EXERCISE PASSAGE.

Automatic bug reporting not so automatic

Bug #196172 reported by Fred
44
This bug affects 8 people
Affects Status Importance Assigned to Milestone
apport (Ubuntu)
Fix Released
Wishlist
Evan

Bug Description

Apport or whoopsie could use a setting for automatically sending a crash to the database without any user interaction.

Original report follows:

The automatic bug reporting is not so automatic.

When an application crashes, it triggers "Apport" to run.
It asks the user if he wants to submit a bug report, and the user can select yes or no. (Good)

However, when the user clicks on the "Send bug report" button, it opens the web browser and redirects him over here to bugs.launchpad.net

Most (especially new) users, don't want to bother register an account on the website and enter a description.

If an application crashes and they're asked two choices "Report crash" or "Don't report crash", many will click on the "Report crash" if it causes no personal inconvenience, effort or loss of time for them.

LIST OF TASKS.
1: Rewrite the bug report about automatic crash reporting, starting at "If an application" and ending at "time for them.", and replace "application" with "program".
2: Carry on the bug report about automatic crash reporting from where it stops.
The data that comes next is separate from the bug report above.

SOURCE MATERIAL.
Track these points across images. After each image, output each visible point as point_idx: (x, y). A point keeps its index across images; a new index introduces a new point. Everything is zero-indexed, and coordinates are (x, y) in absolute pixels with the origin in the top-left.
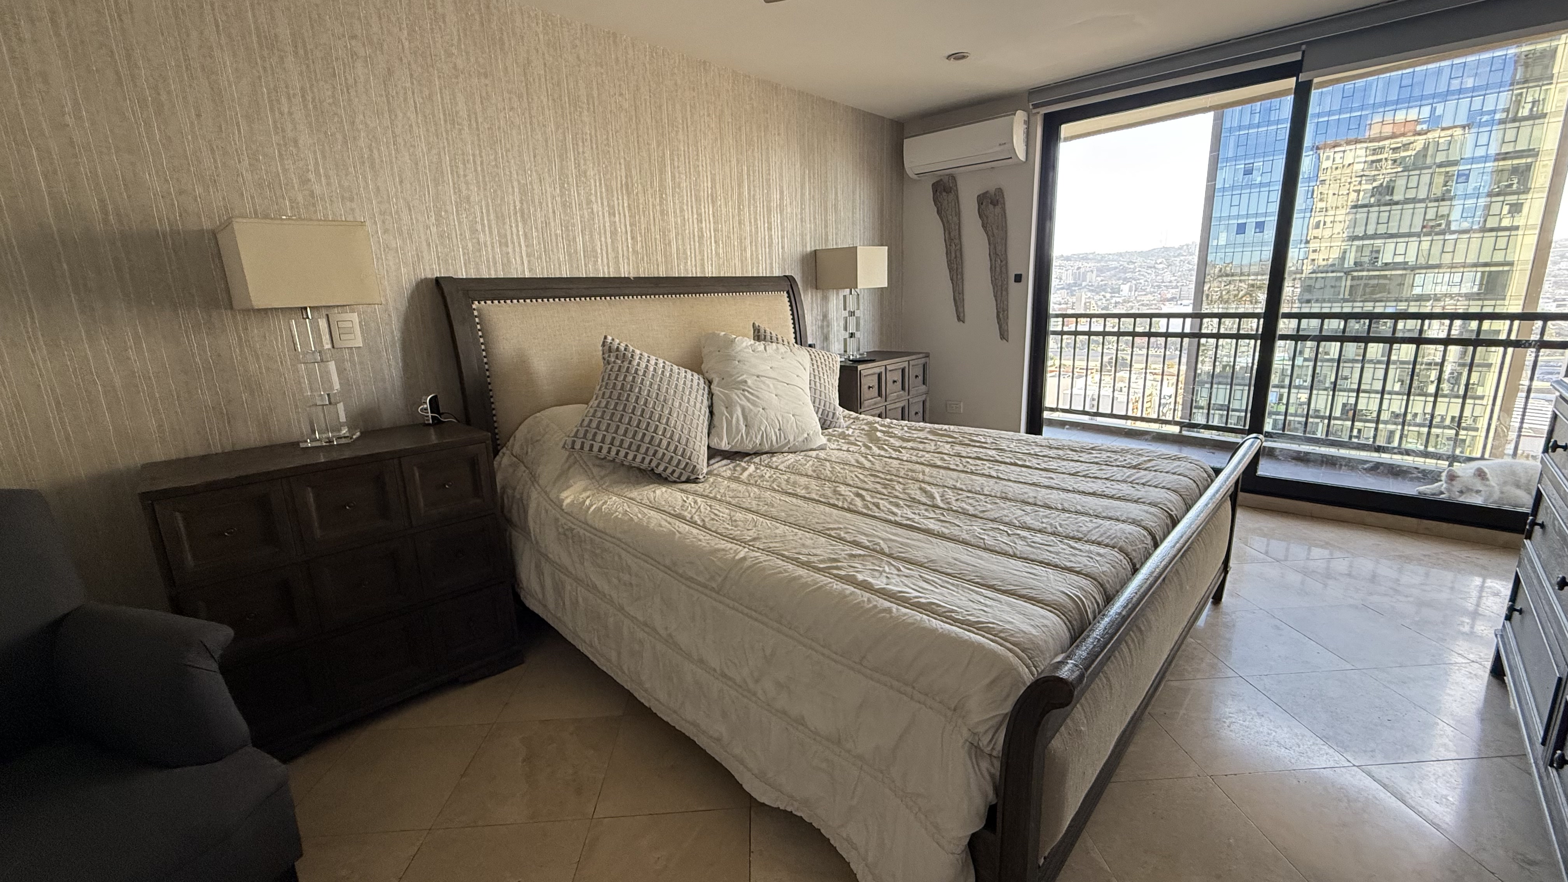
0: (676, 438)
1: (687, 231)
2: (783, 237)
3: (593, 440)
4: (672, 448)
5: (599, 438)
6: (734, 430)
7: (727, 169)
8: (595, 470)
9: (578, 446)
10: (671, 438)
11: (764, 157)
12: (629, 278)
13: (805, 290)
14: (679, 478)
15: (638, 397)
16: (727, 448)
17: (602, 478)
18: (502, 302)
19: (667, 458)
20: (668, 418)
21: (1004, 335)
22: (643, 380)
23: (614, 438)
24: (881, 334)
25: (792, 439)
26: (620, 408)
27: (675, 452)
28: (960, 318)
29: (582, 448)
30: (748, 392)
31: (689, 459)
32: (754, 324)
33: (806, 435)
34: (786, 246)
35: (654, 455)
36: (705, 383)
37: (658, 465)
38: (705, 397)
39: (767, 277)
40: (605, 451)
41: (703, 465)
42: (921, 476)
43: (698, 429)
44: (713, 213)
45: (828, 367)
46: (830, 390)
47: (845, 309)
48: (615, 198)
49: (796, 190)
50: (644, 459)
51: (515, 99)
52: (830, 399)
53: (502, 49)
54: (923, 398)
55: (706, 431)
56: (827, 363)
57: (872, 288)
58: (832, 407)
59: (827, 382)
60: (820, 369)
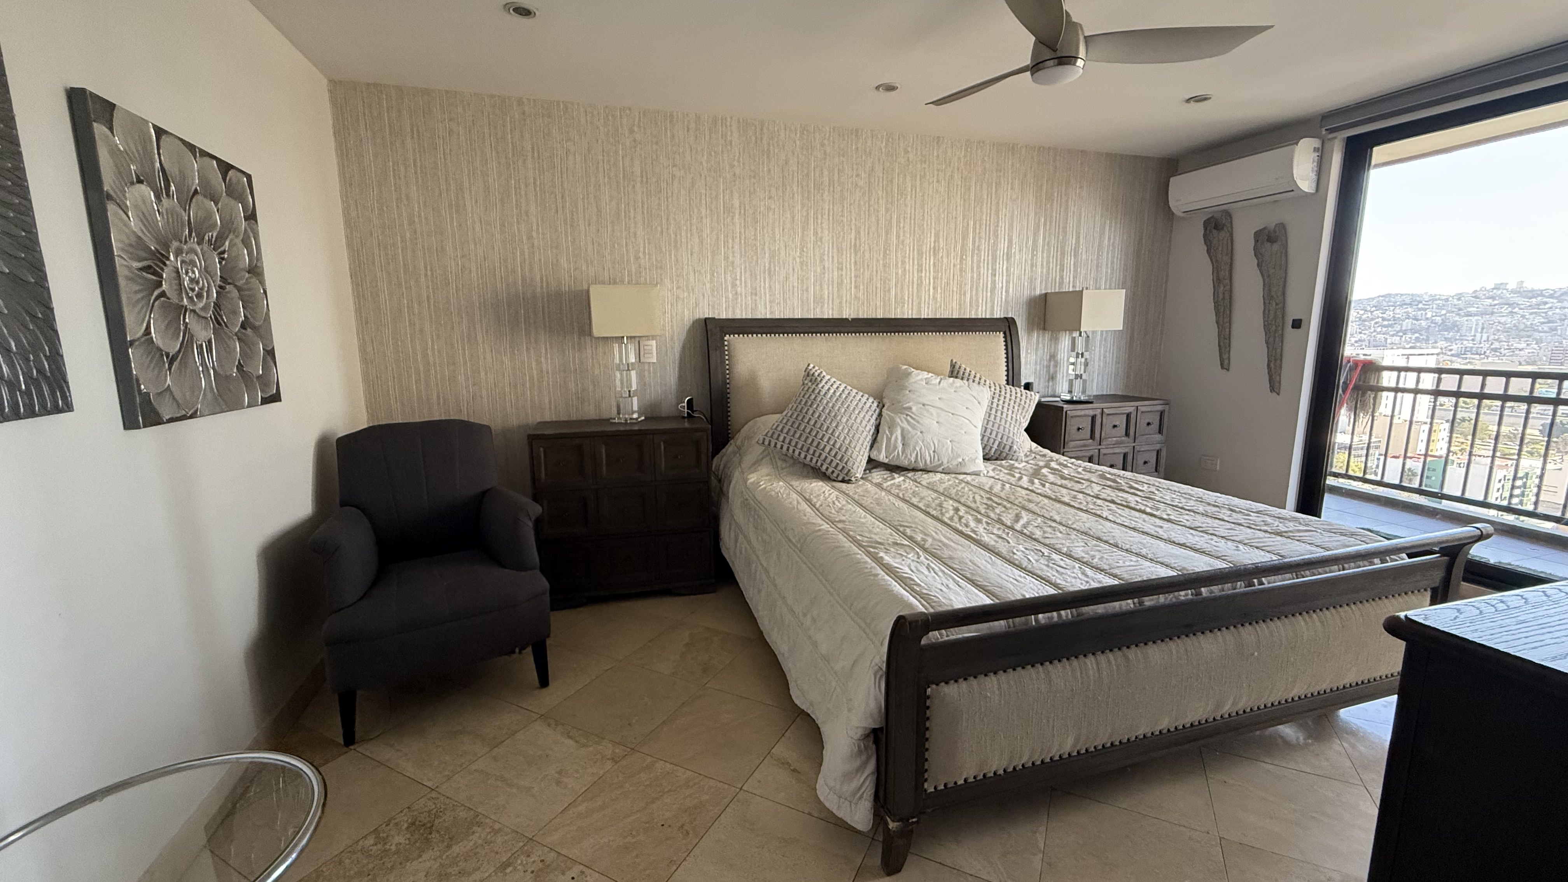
0: (837, 446)
1: (907, 281)
2: (1008, 282)
3: (777, 439)
4: (833, 453)
5: (781, 438)
6: (892, 446)
7: (952, 226)
8: (779, 463)
9: (766, 443)
10: (834, 445)
11: (993, 211)
12: (846, 319)
13: (1030, 329)
14: (837, 477)
15: (814, 412)
16: (886, 461)
17: (782, 469)
18: (745, 335)
19: (828, 461)
20: (834, 430)
21: (1274, 386)
22: (822, 399)
23: (791, 440)
24: (1128, 377)
25: (945, 461)
26: (800, 418)
27: (835, 456)
28: (1225, 364)
29: (769, 444)
30: (911, 417)
31: (846, 463)
32: (952, 361)
33: (963, 460)
34: (1011, 290)
35: (819, 457)
36: (878, 406)
37: (822, 465)
38: (874, 417)
39: (986, 319)
40: (785, 448)
41: (859, 470)
42: (1031, 506)
43: (860, 442)
44: (934, 263)
45: (1017, 404)
46: (1012, 426)
47: (1073, 350)
48: (844, 257)
49: (1028, 238)
50: (812, 459)
51: (773, 190)
52: (1009, 433)
53: (768, 157)
54: (1158, 447)
55: (867, 444)
56: (1018, 400)
57: (1102, 332)
58: (1010, 441)
59: (1009, 417)
60: (1006, 405)
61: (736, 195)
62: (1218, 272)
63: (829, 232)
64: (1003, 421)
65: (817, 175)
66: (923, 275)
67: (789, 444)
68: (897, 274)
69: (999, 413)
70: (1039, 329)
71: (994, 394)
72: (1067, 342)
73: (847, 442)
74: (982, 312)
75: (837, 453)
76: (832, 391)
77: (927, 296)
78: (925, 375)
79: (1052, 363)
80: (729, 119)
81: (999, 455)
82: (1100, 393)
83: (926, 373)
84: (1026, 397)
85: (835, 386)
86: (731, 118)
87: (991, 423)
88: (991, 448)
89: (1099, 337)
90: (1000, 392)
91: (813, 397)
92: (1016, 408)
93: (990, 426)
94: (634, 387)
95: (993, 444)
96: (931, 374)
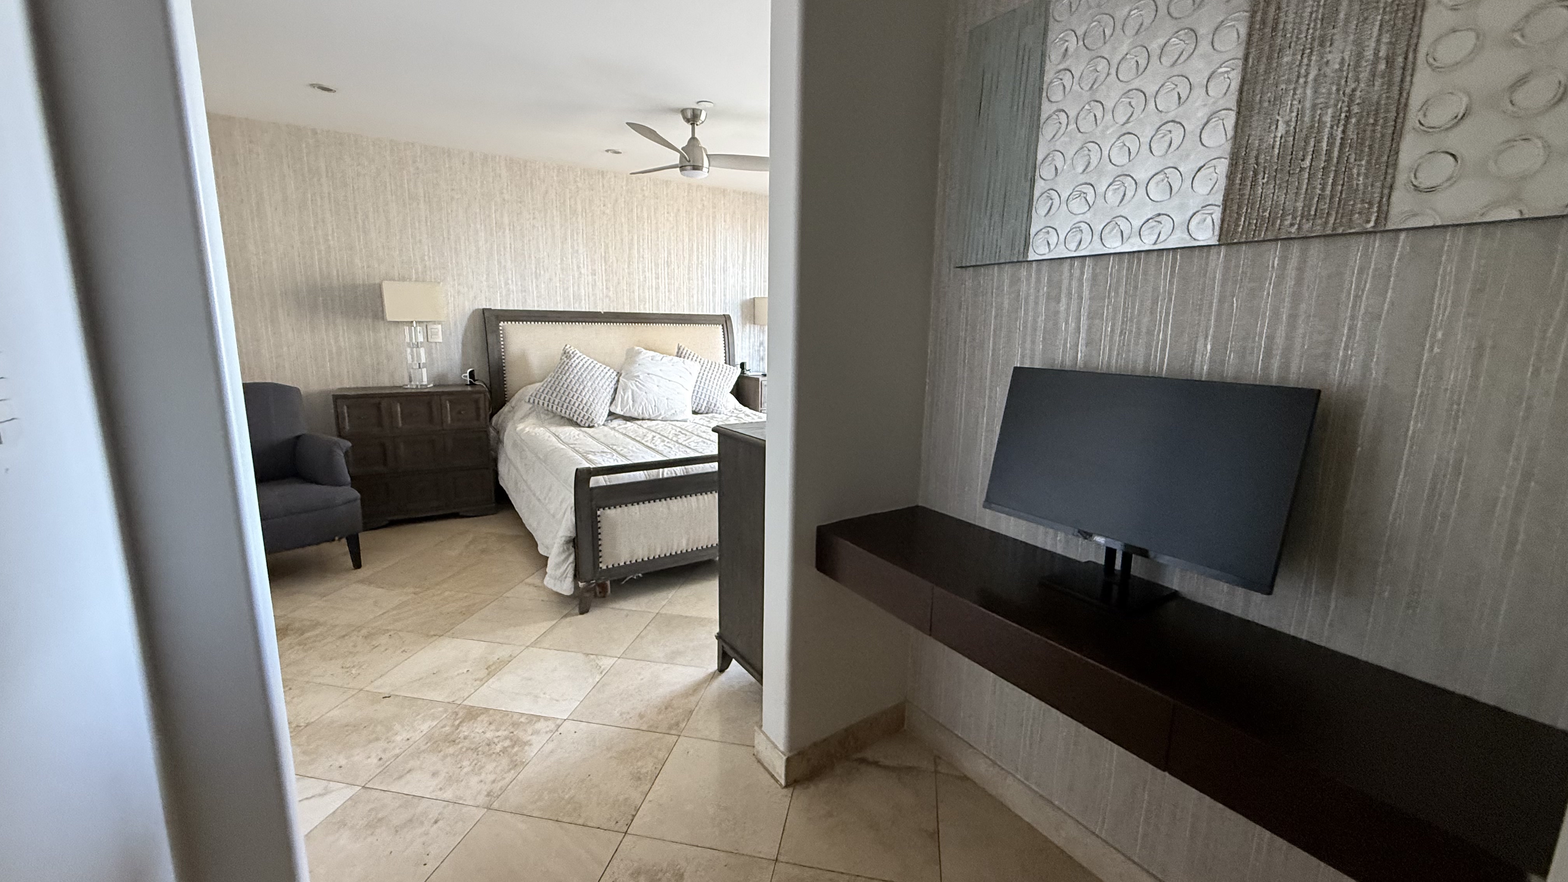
0: (584, 402)
1: (647, 285)
2: (725, 289)
3: (540, 398)
4: (581, 407)
6: (625, 403)
7: (681, 246)
10: (581, 402)
11: (711, 237)
12: (600, 312)
13: (742, 323)
14: (584, 424)
15: (567, 379)
16: (622, 413)
17: (543, 419)
18: (517, 323)
19: (577, 413)
20: (582, 391)
22: (574, 369)
25: (663, 413)
26: (557, 383)
27: (582, 410)
29: (534, 402)
30: (639, 382)
31: (591, 414)
32: (679, 343)
33: (678, 413)
34: (728, 295)
35: (571, 410)
36: (617, 375)
37: (573, 416)
38: (614, 382)
39: (709, 315)
40: (546, 405)
41: (601, 419)
43: (602, 400)
44: (668, 273)
45: (722, 375)
48: (596, 266)
50: (566, 412)
52: (714, 395)
53: (531, 187)
55: (607, 401)
56: (726, 373)
58: (721, 400)
59: (715, 384)
63: (583, 245)
64: (710, 386)
65: (572, 203)
66: (660, 281)
67: (549, 401)
68: (639, 279)
69: (708, 381)
70: (750, 323)
73: (591, 399)
74: (706, 310)
75: (584, 407)
76: (581, 364)
77: (663, 297)
81: (706, 411)
83: (652, 352)
84: (732, 372)
85: (584, 361)
86: (499, 156)
90: (716, 367)
91: (567, 368)
92: (723, 378)
94: (423, 360)
95: (702, 407)
96: (658, 354)
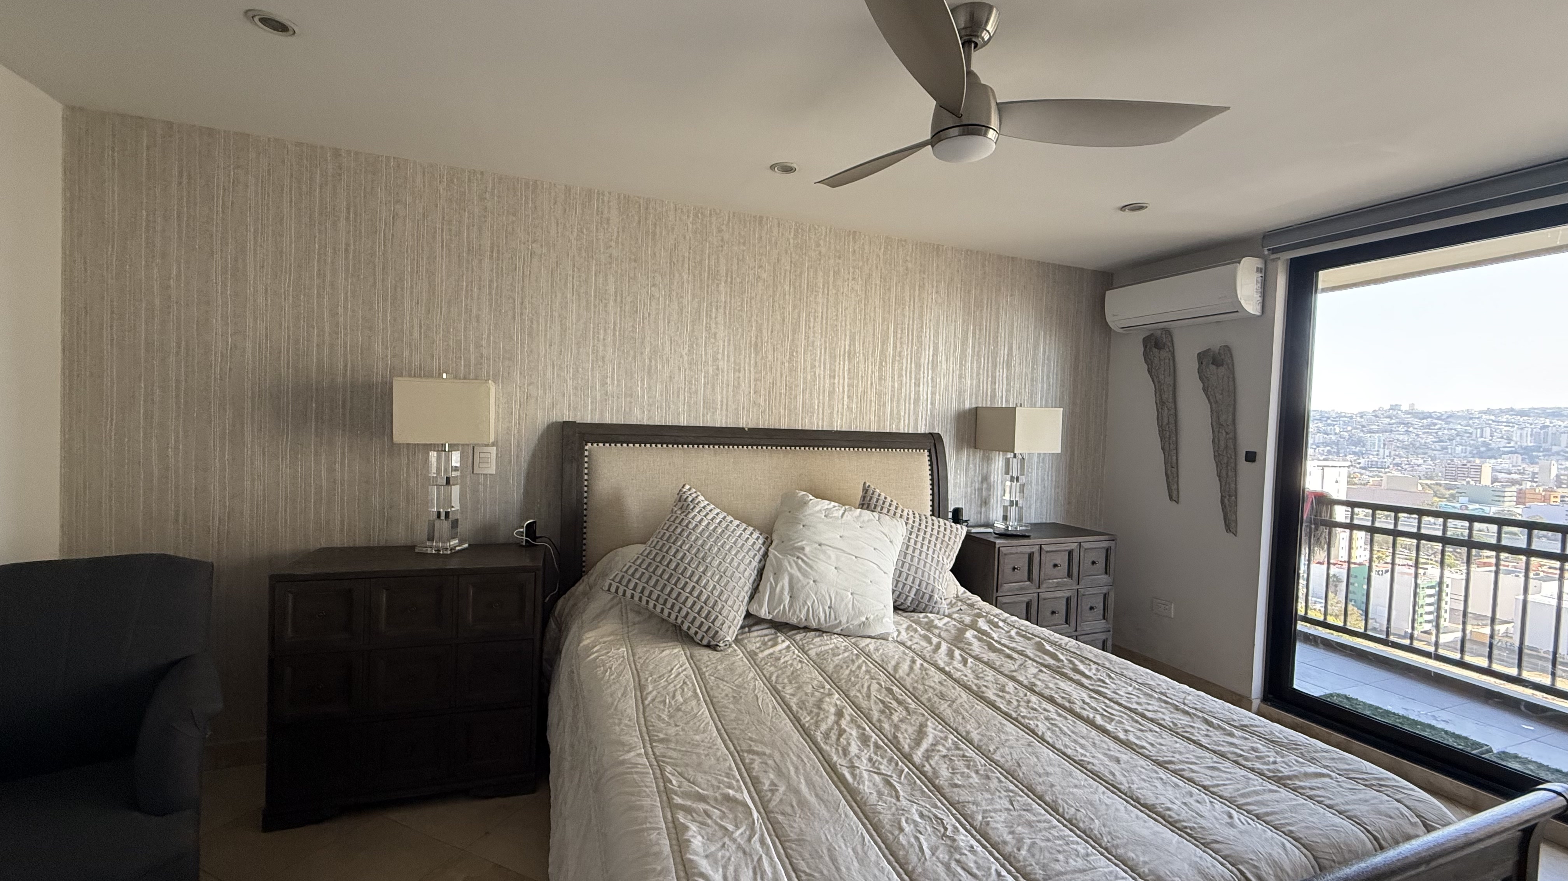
0: (703, 598)
1: (817, 387)
2: (933, 393)
3: (627, 586)
4: (697, 607)
5: (631, 586)
7: (870, 328)
8: (631, 615)
9: (613, 589)
10: (698, 597)
11: (916, 316)
13: (959, 448)
14: (701, 641)
18: (613, 445)
20: (701, 576)
21: (1230, 525)
22: (690, 533)
23: (644, 588)
24: (1069, 503)
25: (844, 620)
27: (699, 613)
28: (1174, 496)
30: (803, 560)
31: (713, 623)
32: (865, 483)
33: (867, 619)
34: (937, 402)
35: (679, 612)
36: (764, 543)
37: (683, 622)
38: (757, 558)
39: (908, 434)
40: (636, 598)
41: (730, 632)
42: (944, 707)
43: (735, 592)
44: (849, 369)
45: (940, 540)
46: (933, 569)
47: (1007, 473)
48: (742, 357)
49: (955, 346)
51: (659, 278)
52: (929, 579)
53: (653, 239)
54: (1105, 590)
55: (745, 595)
56: (941, 535)
57: (1039, 454)
58: (930, 588)
59: (930, 557)
60: (926, 542)
61: (611, 279)
62: (1161, 395)
63: (725, 326)
64: (922, 563)
65: (712, 263)
66: (836, 381)
67: (642, 592)
68: (805, 379)
69: (917, 552)
70: (969, 446)
71: (913, 527)
72: (1000, 463)
73: (716, 593)
74: (904, 427)
75: (702, 607)
76: (704, 523)
77: (840, 406)
78: (826, 504)
79: (985, 486)
80: (607, 194)
81: (917, 606)
82: (1039, 521)
83: (827, 502)
84: (951, 531)
85: (710, 516)
86: (610, 193)
87: (906, 566)
88: (907, 596)
89: (1035, 459)
90: (920, 525)
91: (679, 530)
92: (938, 546)
93: (905, 569)
95: (909, 592)
96: (833, 504)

EXERCISE RESULTS.
1:
If an program crashes and they're asked two choices "Report crash" or "Don't report crash", many will click on the "Report crash" if it causes no personal inconvenience, effort or loss of time for them.

2:
But non-technical users, don't want to report it, if it brings up a website where they need to register an account and enter a description.

So I propose to make it so the user can quickly send a bug report without inconvenience, effort or time, by just pressing a button, and it sends it without the user have to have an account or type anything.

Revision history for this message
Fred (eldmannen+launchpad) wrote :

Using Apport to report a bug should not require a launchpad account. It should be optional.

When you click on the "Send bug report" it should send the bug report straightaway and say;
* "Thank you for reporting a bug. We will look into it and hopefully fix it soon. We really appreciate your help, if you want to help us more, please provide some optional relevant information on what you did when this bug occurred and how to reproduce it."

Revision history for this message
Fred (eldmannen+launchpad) wrote :

Bug reporting should be as quickly, easy as possible.
Bug reporting should never be an inconvenience to the user!

It is great if the user provides valuable information.
But it should never require the user to do more than to press a button, unless he wants to.

... in another operating system that I know, the user justs clicks "Send bug report" without have todo anything else. Convenient!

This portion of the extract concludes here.